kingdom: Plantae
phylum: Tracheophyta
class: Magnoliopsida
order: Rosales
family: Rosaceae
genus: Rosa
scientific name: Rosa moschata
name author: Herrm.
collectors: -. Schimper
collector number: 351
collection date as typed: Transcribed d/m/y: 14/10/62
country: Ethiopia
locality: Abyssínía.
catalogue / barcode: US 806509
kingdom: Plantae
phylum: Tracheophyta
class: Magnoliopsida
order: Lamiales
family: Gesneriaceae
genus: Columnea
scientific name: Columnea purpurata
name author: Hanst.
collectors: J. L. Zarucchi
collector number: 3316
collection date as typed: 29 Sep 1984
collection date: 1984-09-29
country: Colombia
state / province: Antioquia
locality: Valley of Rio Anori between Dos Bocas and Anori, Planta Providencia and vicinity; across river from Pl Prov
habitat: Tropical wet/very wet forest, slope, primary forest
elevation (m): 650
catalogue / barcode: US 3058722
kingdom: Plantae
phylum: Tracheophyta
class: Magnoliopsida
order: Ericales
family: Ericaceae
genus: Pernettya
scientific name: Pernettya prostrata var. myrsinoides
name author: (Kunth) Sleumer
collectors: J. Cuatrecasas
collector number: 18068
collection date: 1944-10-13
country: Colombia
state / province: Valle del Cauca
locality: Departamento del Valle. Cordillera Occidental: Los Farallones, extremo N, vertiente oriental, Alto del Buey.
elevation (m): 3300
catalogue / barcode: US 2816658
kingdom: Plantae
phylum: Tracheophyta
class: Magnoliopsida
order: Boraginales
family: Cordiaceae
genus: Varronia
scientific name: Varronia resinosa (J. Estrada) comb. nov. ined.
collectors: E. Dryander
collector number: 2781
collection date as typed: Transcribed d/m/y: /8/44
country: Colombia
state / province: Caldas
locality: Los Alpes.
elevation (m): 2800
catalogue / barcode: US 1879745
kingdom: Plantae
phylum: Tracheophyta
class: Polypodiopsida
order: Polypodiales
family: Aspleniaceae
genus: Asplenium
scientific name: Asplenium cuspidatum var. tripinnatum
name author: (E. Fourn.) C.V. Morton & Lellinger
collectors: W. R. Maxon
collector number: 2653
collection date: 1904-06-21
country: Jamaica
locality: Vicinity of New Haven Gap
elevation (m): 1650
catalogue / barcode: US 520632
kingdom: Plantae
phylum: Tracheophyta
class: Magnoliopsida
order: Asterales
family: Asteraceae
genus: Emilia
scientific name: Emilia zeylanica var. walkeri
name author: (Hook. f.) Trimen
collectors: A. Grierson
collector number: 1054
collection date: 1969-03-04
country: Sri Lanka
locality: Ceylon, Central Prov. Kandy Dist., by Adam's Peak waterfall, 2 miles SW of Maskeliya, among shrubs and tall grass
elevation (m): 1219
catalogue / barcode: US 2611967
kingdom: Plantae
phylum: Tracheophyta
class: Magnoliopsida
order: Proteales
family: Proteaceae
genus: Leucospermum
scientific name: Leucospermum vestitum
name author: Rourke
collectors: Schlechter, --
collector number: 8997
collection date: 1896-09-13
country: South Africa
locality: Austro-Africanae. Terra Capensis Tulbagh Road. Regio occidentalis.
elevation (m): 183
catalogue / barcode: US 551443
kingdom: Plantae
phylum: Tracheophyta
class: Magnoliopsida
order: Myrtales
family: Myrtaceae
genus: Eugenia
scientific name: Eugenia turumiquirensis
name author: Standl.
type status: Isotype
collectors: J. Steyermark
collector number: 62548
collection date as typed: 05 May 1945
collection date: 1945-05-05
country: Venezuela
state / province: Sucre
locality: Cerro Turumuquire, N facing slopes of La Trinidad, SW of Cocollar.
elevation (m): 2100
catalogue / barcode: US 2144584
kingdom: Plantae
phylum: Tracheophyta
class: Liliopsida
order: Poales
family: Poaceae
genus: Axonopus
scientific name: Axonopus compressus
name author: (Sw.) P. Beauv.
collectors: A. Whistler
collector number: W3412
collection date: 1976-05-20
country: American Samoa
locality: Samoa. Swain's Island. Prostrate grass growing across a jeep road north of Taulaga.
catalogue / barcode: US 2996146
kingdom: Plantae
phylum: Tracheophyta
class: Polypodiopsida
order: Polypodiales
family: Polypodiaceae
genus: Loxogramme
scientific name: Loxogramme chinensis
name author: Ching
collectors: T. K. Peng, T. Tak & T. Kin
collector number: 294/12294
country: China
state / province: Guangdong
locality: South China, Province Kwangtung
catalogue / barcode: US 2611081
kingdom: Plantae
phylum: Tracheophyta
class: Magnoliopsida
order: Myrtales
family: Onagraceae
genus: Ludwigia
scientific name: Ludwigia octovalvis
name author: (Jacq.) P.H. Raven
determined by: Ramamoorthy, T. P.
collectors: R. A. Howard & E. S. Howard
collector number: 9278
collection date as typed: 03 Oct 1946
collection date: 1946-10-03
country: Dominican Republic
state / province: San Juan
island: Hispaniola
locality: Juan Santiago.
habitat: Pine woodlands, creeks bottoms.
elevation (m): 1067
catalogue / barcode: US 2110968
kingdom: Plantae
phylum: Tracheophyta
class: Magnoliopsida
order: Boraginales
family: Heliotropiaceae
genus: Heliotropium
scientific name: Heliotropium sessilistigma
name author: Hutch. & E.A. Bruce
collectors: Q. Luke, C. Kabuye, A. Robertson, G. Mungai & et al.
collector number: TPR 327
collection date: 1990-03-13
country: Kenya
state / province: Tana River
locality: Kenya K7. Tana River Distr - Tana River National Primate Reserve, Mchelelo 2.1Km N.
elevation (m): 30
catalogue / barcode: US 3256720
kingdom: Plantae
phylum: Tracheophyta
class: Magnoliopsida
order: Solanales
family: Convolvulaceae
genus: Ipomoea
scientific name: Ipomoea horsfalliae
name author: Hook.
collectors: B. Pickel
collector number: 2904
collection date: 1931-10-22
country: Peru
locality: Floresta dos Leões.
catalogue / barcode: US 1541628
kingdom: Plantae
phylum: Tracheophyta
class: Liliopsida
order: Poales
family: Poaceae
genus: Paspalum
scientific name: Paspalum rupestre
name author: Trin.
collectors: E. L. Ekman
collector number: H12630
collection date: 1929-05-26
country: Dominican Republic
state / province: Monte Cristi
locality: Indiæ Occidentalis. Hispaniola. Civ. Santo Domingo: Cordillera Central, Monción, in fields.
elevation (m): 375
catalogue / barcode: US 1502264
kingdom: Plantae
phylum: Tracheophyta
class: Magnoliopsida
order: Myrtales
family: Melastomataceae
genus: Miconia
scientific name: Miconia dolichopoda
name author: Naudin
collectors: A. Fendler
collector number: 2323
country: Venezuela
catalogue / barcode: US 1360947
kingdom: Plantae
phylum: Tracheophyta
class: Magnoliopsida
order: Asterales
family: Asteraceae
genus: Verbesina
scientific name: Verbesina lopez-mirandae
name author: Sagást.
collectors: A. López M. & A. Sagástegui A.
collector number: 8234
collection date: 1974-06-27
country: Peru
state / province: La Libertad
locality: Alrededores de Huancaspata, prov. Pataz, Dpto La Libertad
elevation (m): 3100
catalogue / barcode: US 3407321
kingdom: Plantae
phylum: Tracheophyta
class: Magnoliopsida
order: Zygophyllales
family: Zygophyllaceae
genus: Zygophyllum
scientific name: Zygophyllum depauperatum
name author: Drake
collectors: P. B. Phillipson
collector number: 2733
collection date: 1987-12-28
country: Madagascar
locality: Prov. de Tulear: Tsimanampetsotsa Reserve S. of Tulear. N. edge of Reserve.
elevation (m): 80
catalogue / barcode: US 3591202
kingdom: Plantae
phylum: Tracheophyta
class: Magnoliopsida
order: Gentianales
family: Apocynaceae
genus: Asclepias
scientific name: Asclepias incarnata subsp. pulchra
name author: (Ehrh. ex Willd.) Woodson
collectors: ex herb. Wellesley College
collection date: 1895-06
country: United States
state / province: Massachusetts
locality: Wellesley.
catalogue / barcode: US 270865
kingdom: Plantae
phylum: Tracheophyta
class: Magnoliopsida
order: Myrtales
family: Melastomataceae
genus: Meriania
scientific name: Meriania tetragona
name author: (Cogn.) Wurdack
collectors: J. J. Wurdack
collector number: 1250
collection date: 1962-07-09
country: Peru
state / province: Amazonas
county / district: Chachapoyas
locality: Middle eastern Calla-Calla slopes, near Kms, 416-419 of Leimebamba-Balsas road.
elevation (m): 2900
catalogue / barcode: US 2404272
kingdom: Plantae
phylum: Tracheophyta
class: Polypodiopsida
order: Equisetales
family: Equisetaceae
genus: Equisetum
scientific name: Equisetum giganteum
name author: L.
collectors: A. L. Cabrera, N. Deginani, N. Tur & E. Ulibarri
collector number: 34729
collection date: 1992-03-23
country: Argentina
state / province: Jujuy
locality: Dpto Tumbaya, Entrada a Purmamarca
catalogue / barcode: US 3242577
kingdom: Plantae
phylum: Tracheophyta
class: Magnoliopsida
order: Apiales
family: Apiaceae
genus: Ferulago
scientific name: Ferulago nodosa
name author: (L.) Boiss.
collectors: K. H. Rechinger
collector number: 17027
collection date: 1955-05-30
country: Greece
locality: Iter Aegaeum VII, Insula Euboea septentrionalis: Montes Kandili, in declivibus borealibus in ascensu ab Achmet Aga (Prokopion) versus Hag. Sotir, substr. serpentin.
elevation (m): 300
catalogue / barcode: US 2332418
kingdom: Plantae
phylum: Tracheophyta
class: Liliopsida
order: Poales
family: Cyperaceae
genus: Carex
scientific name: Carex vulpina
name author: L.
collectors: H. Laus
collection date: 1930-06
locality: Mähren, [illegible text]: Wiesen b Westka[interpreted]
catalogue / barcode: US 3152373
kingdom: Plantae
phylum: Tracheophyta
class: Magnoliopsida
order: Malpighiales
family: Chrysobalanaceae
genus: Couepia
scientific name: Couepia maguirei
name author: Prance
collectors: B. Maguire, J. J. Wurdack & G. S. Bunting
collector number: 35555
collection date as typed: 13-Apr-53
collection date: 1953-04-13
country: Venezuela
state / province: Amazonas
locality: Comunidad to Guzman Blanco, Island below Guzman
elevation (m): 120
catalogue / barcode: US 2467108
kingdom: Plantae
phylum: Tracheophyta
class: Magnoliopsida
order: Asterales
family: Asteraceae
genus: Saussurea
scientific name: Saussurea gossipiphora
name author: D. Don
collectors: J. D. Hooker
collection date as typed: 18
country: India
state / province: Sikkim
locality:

= = = = = = =

→ STATED TASK:
Reproduce word for word the lines in the records above, beginning with the line that contains "collectors: A. Grierson" and continuing through the line that contains "country: South Africa", with both of those lines included.

→ THE SOLUTION:
collectors: A. Grierson
collector number: 1054
collection date: 1969-03-04
country: Sri Lanka
locality: Ceylon, Central Prov. Kandy Dist., by Adam's Peak waterfall, 2 miles SW of Maskeliya, among shrubs and tall grass
elevation (m): 1219
catalogue / barcode: US 2611967
kingdom: Plantae
phylum: Tracheophyta
class: Magnoliopsida
order: Proteales
family: Proteaceae
genus: Leucospermum
scientific name: Leucospermum vestitum
name author: Rourke
collectors: Schlechter, --
collector number: 8997
collection date: 1896-09-13
country: South Africa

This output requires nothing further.